|Abstract:||The performance of statistical language modeling retrieval is directly determined by the estimation of document model £D, query model £Q, and the similarly between those two models. In this thesis, we propose to improve the estimation of £D and £Q through corpus local structures. We also further evaluate the optimality of the similarity measure and examine its variations to achieve better retrieval performance.
The accuracy of model estimation relies on the size of sampling data. In information retrieval tasks, a typical document model is only obtained from a single document, which is clearly a sample too small to be sufficient for an accurate estimation. In this thesis, we develop a new document expansion technique, which expands the original small sampling space (a single document) into a much larger one (a much larger pseudo document) by constructing a probabilistic neighborhood around the original document. We then propose to estimate document models over the pseudo document, since a much larger sampling space can potential lead to much better model estimation. Our experiment results show that hypothesis that the new estimation outperforms the old estimation on all test collections.
In typical information retrieval tasks, queries are very short and cannot result in solid query model estimation. We traditionally use feedback process to expand queries and this usually leads to much better query model estimation £Q. Many previous pseudo feedback models have been proposed before. However, each of them has to introduce one or more extra parameters to control the feedback process, and therefore they suffer from the parameter sensitivity: The parameter values working well on one collection may perform very badly on others. We observe the reason of such sensitivity is that learning process on feedback documents cannot fully utilize all query information. In this thesis, we therefore propose a new feedback model and an automatic parameter tuning algorithm. The new model integrates feedback documents and queries into a unified framework so that original queries can guide query model learning by gradually collecting relevant information from feedback documents. We develop a new learning EM algorithm, which dynamically changes its model prior to adapt new added information from feedback documents. On this stopping point, we believe the learning process reaches a good balance between information from query side and feedback document side. The new model and its learning algorithm does not require any pre-defined parameter. It automatically learns the parameter by adapting itself to the amount of feedback information added into query models. Experiments show that the new model performs much more robust than other feedback models on our text data sets.

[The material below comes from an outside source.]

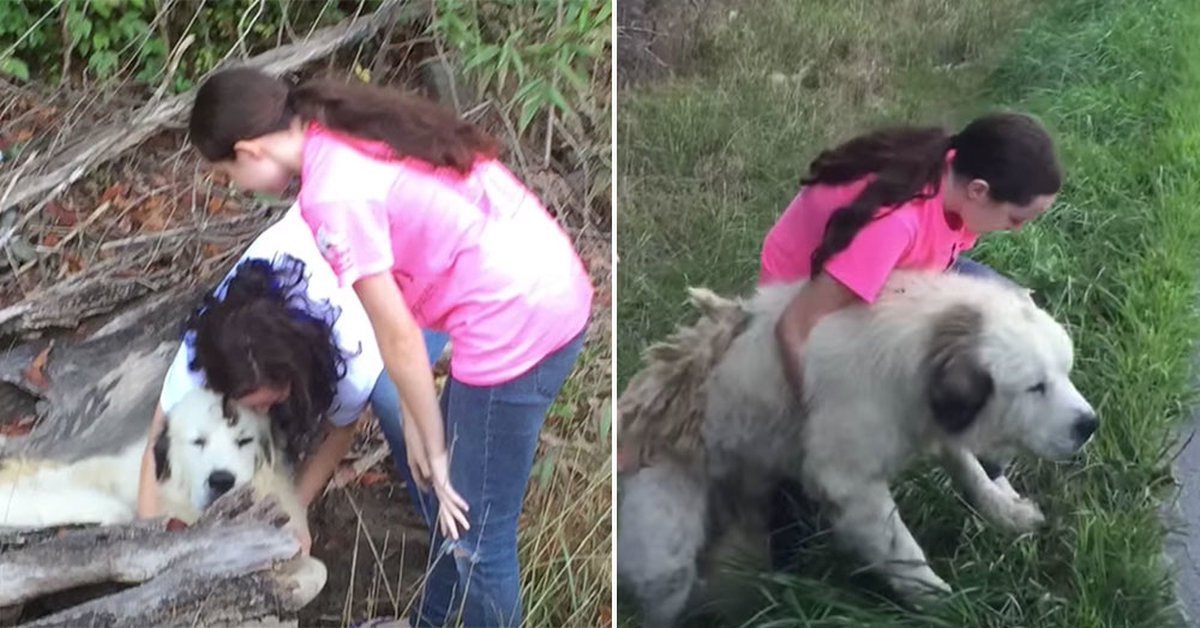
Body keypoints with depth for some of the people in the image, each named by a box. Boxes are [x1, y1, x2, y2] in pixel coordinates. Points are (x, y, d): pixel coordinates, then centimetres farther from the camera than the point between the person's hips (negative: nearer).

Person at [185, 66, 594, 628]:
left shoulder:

We further study what is the best way to compute the similarity between a query mode and a document model. We propose and study several new similarity functions, and show that certain variations of KL-divergence can improve retrieval accuracy significantly in relevance feedback.
Both query model and document estimation above follows the bag-of-words model, which assumes term independence and totally ignores term locations in a document. In this thesis, we break this assumption by adding query term proximity into ranking functions. In particular, we propose five different features, each of which models proximity from a different prospective. Experiments show that one of such features, Minimum Pairwise Distance (MinDist), is indeed highly correlated with document relevance. However, this feature alone is not sufficient; we need to integrate it into retrieval formulas to form fully functional ones. We therefore follow the heuristic constrain framework to design two heuristics to limit the choice of proximity modeling functions. We then choose one function which satisfy both constraints and develop a new retrieval formula on the top of this function. Experiment results show the effectiveness of this new retrieval formula.
In summary, this thesis studies KL-divergence from different perspectives and proposes several new models to address the existing problems in KL-divergence language models. It results in more effective retrieval models, which should potentially benefit all retrieval applications.